I have a char* string that I have encoded using AES encryption. This string contains a wide range of hex characters, not just those viewable by ASCII. I need to convert this string so I can send it through HTTP, which does not accept all of the characters generated by the encryption algorithm.

What is the best way to convert this string? I have used the following function but there are a lot of blanks (0xFF), it cant convert all of the characters.

char *strToHex(char *str){
   char *buffer = new char[(dStrlen(str)*2)+1];
   char *pbuffer = buffer;
   int len = strlen( str );
   for(int i = 0; i < len ; ++i ){
      sprintf(pbuffer, "%02X", str[i]);
      pbuffer += 2;
   }
   return buffer;
}

Thank you, Justin

+10  A: 

I don't know if there is a lib in c++ for it, but the best way is to encode the bytes into base64. It's pretty trivial to write your own encoder, if there isn't a standard one around (but I suspect there will be).

Noon Silk
+1 - a very simple solution to use base64. I had to do this before in order to store keys in an xml file.
James Black
http://libb64.sourceforge.net/
Stobor
A: 

There are various libraries you can use to do the conversion, such as: http://www.nuclex.org/downloads/developers/snippets/base64-encoder-and-decoder-in-cxx, but it does make the string bigger than the original, since it takes an 8 bit character and converts it to be a 7 bit character.

You will then need to decode it to be able to use it.

James Black
+3  A: 

A few problems. First, your characters are probably signed, which is why you get lots of FF's - if your character was 0x99, then it gets sign extended to 0xFFFFFF99 when printed. Second, strlen (or dStrlen - what is that?) is bad because your input string may have nulls in it. You need to pass around the string length explicitly.

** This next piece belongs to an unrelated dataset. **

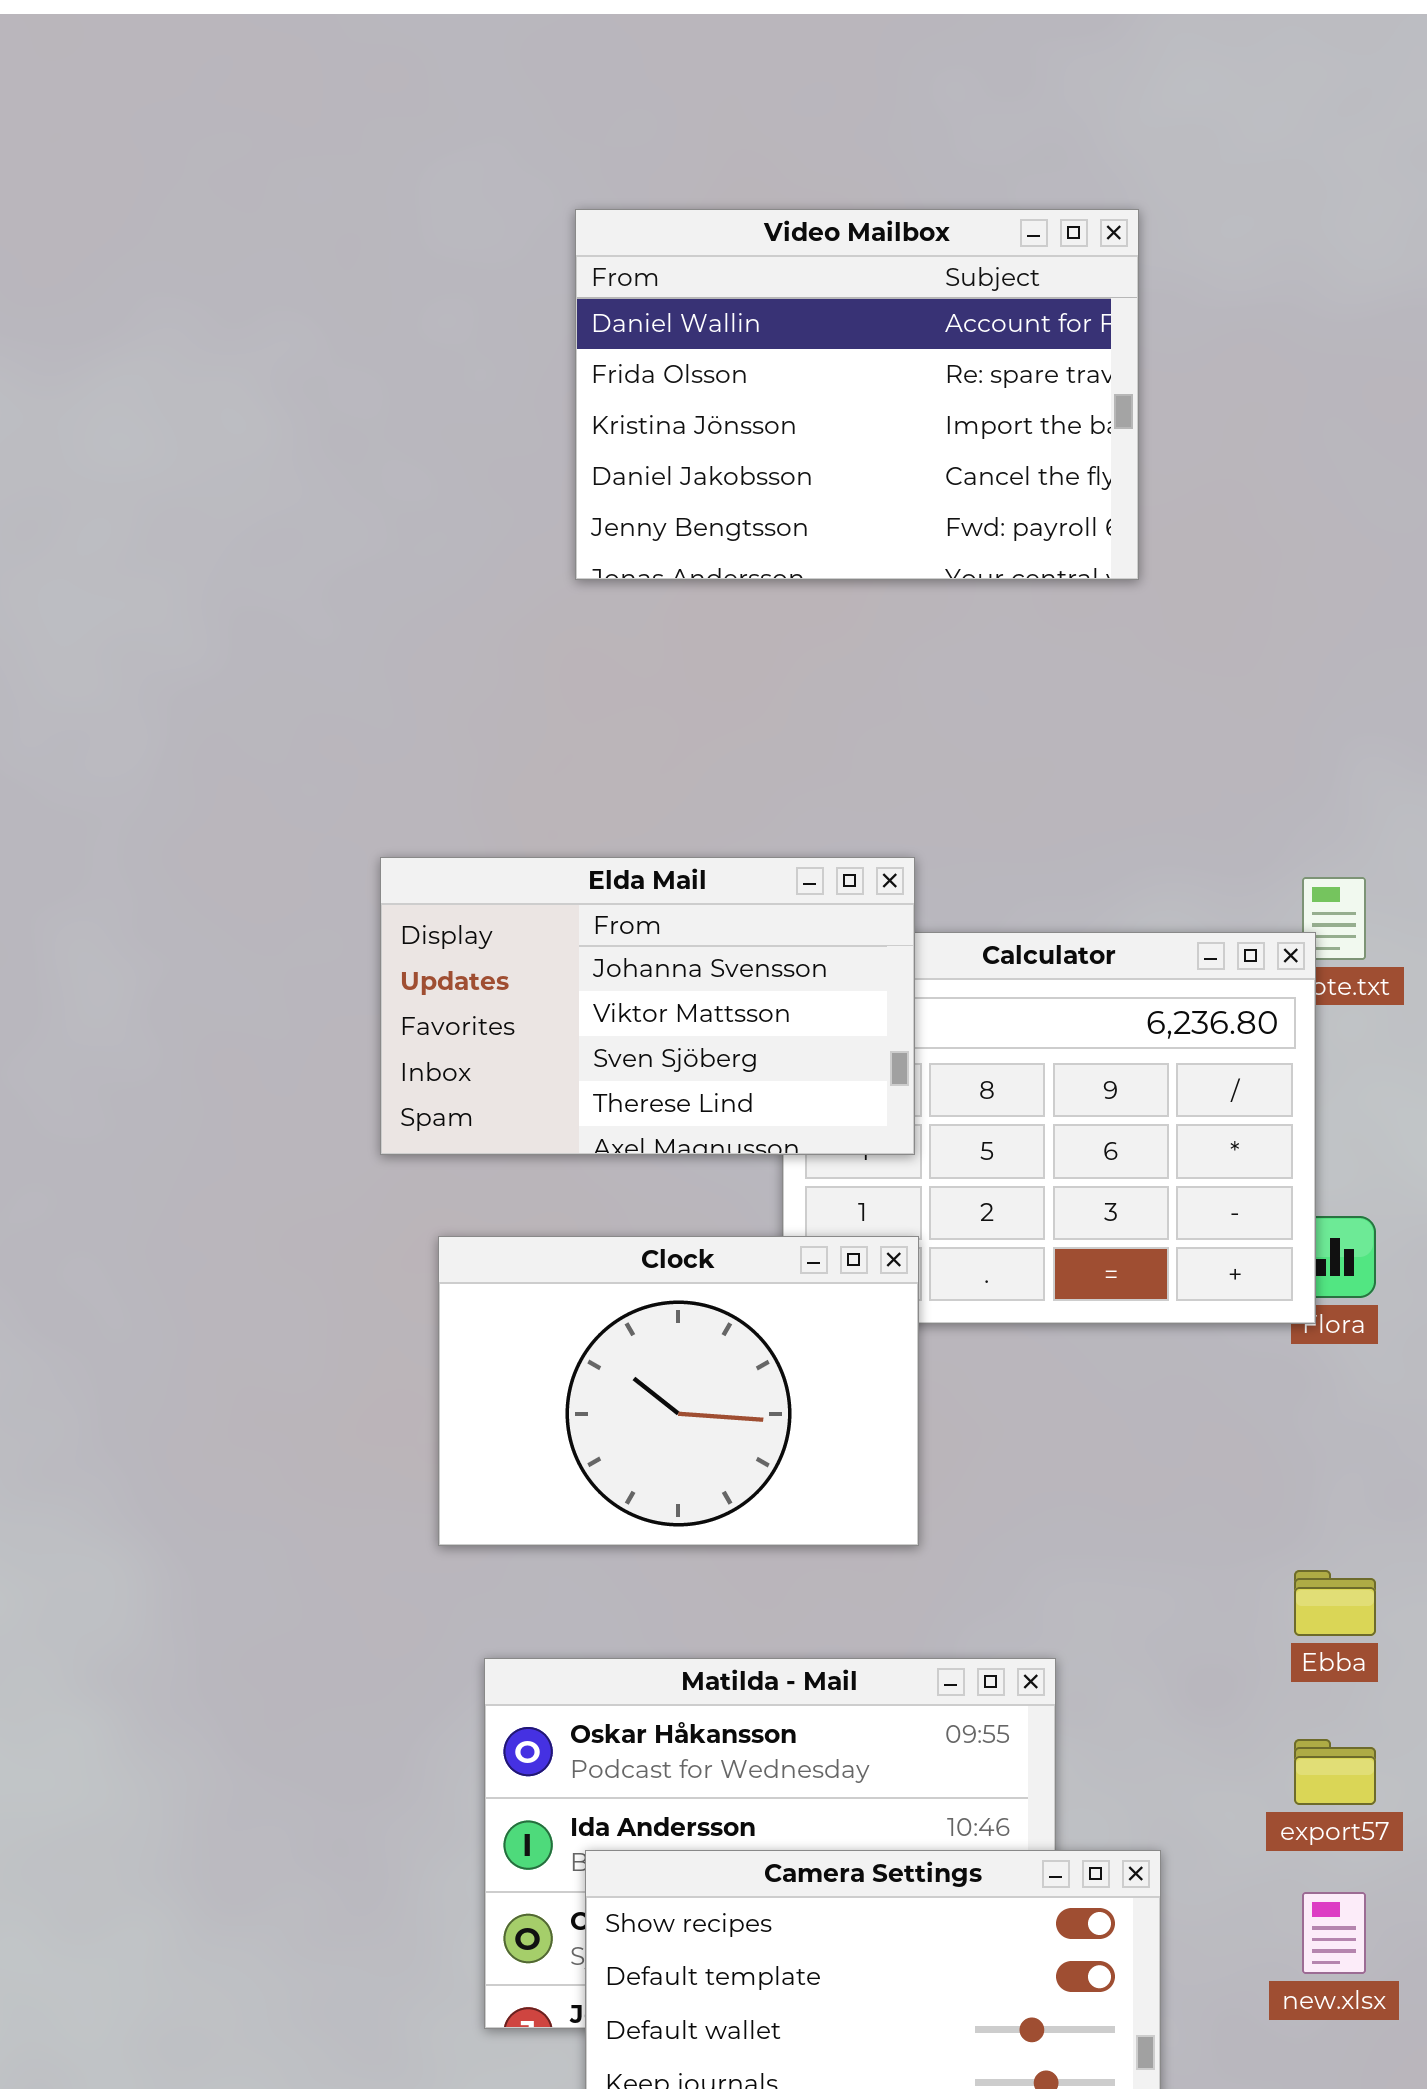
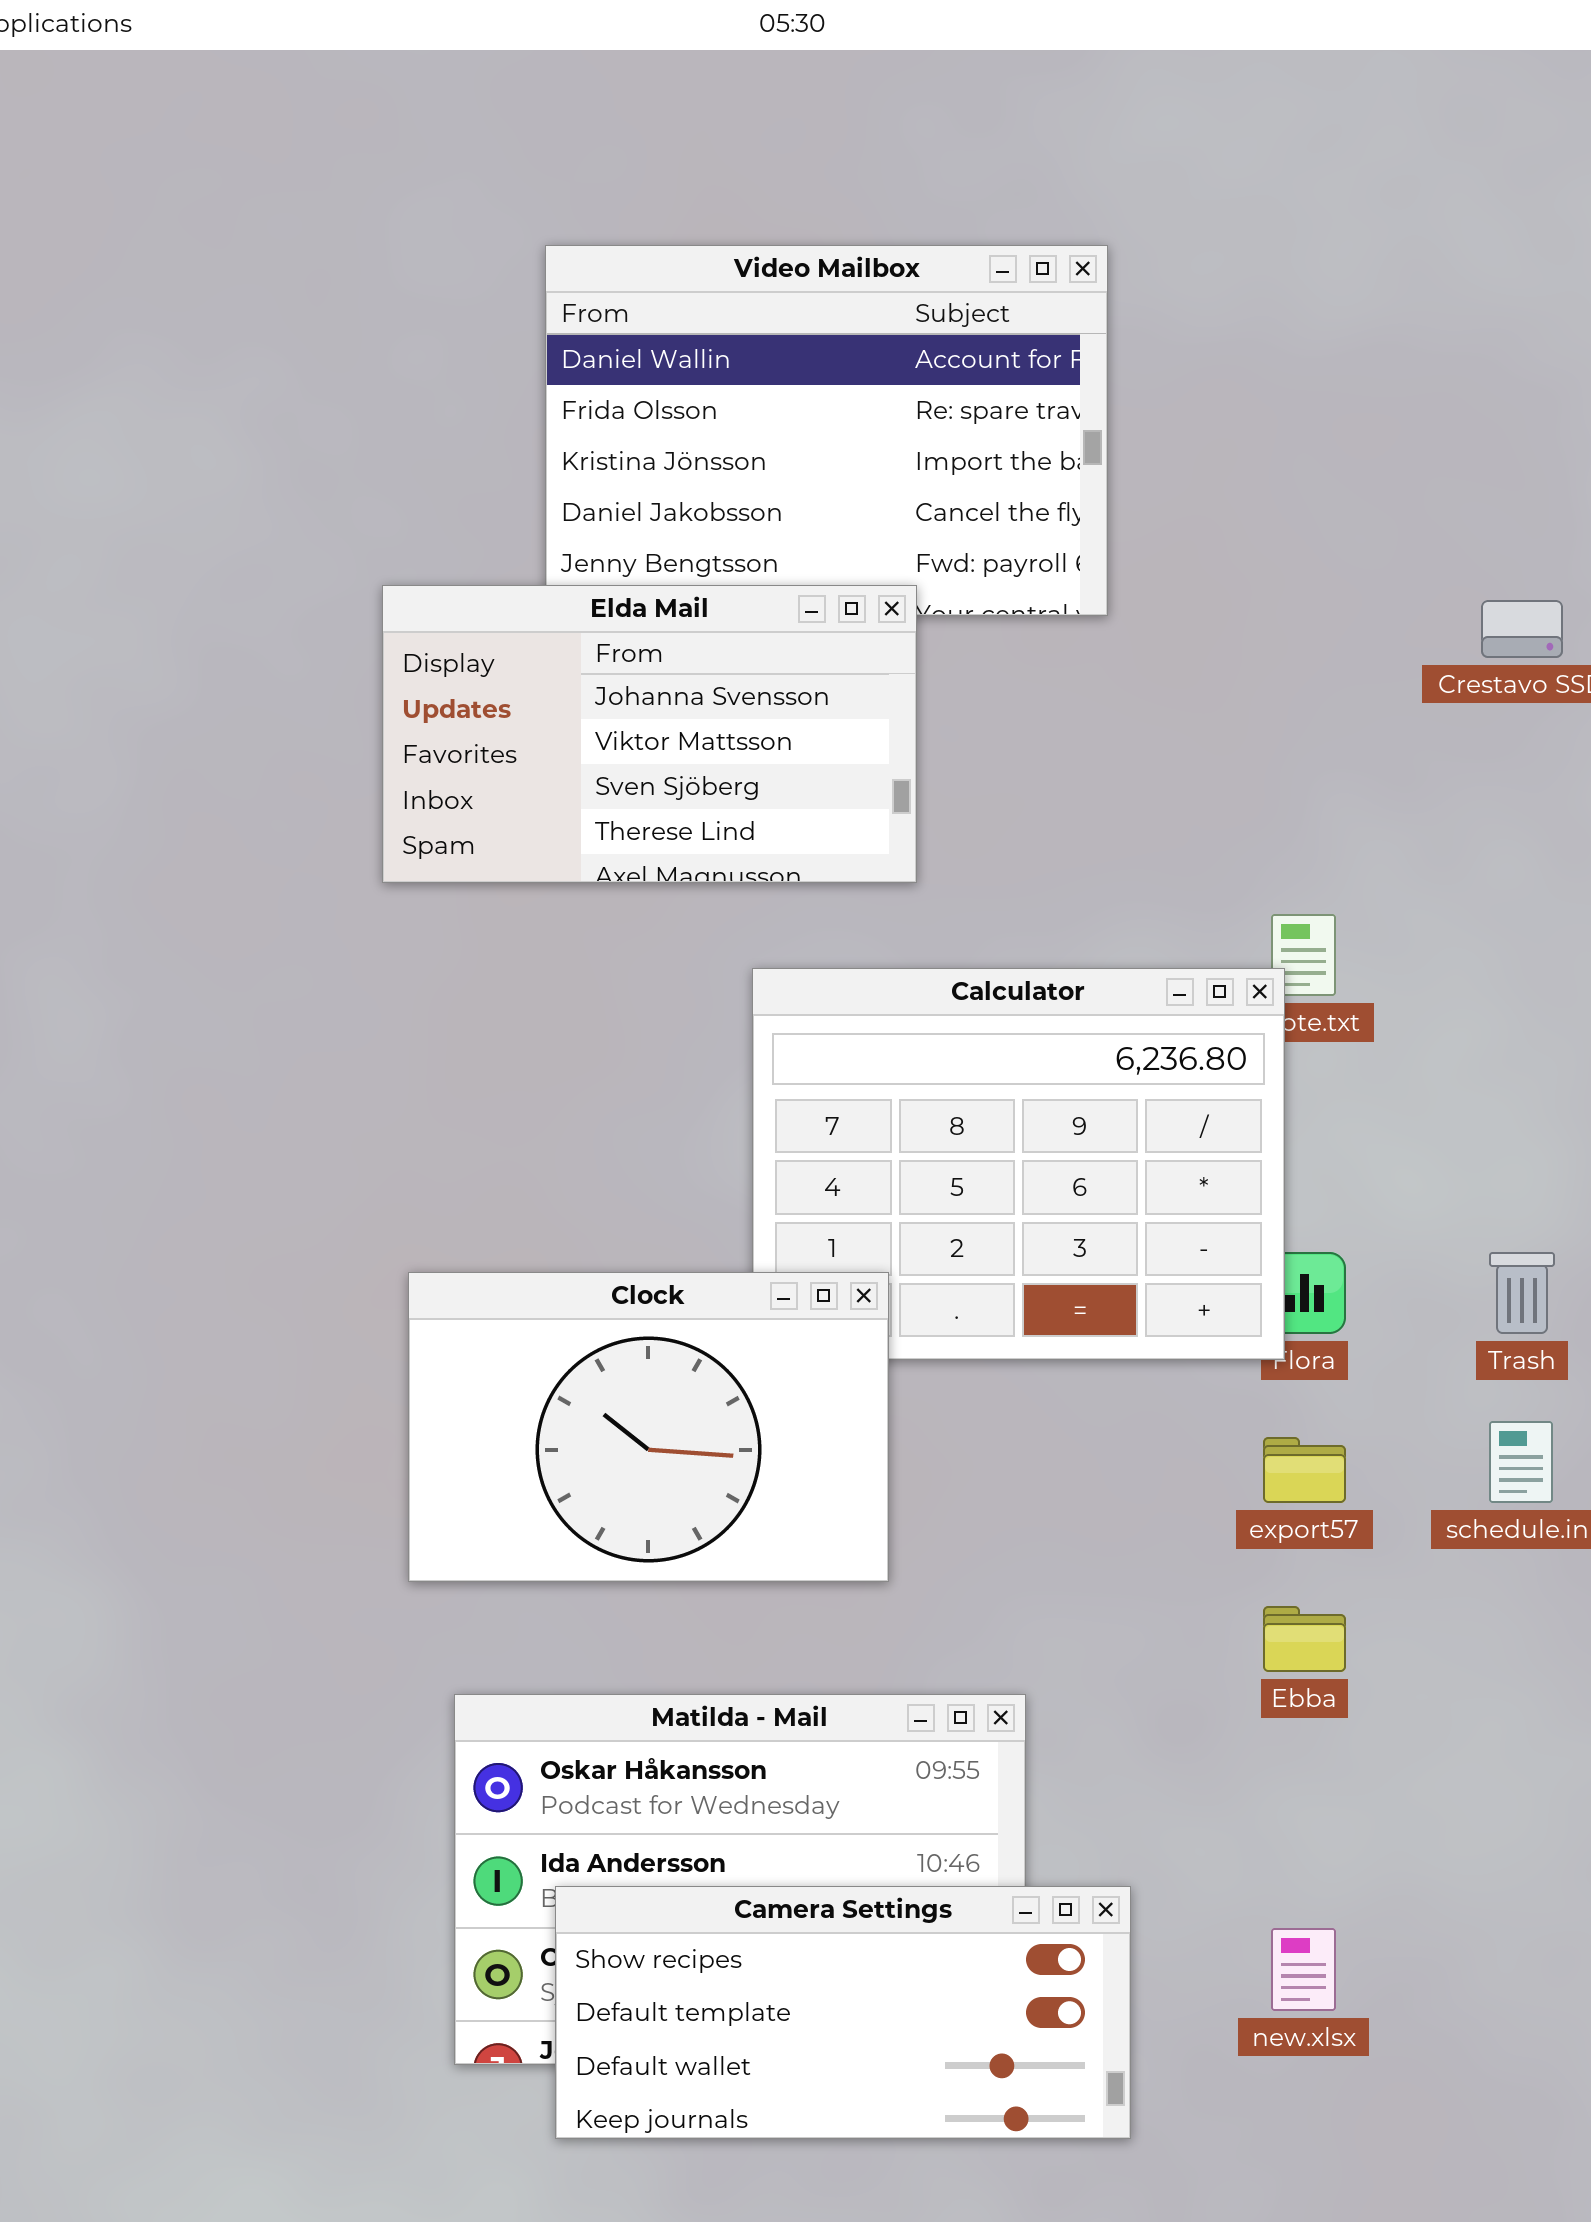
Elda Mail: [380,857,915,1155] -> [382,585,917,883], moved
export57: [1294,1739,1376,1805] -> [1263,1437,1346,1503], moved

char *strToHex(unsigned char *str, int len){
  char *buffer = new char[len*2+1];
  char *pbuffer = buffer;
  for(int i = 0; i < len ; ++i ){
    sprintf(pbuffer, "%02X", str[i]);
    pbuffer += 2;
  }
  return buffer;
}
Keith Randall
Nice catch on the signed char problem and you beat me to the punch on the problem about treating the ciphertext as a C-style string.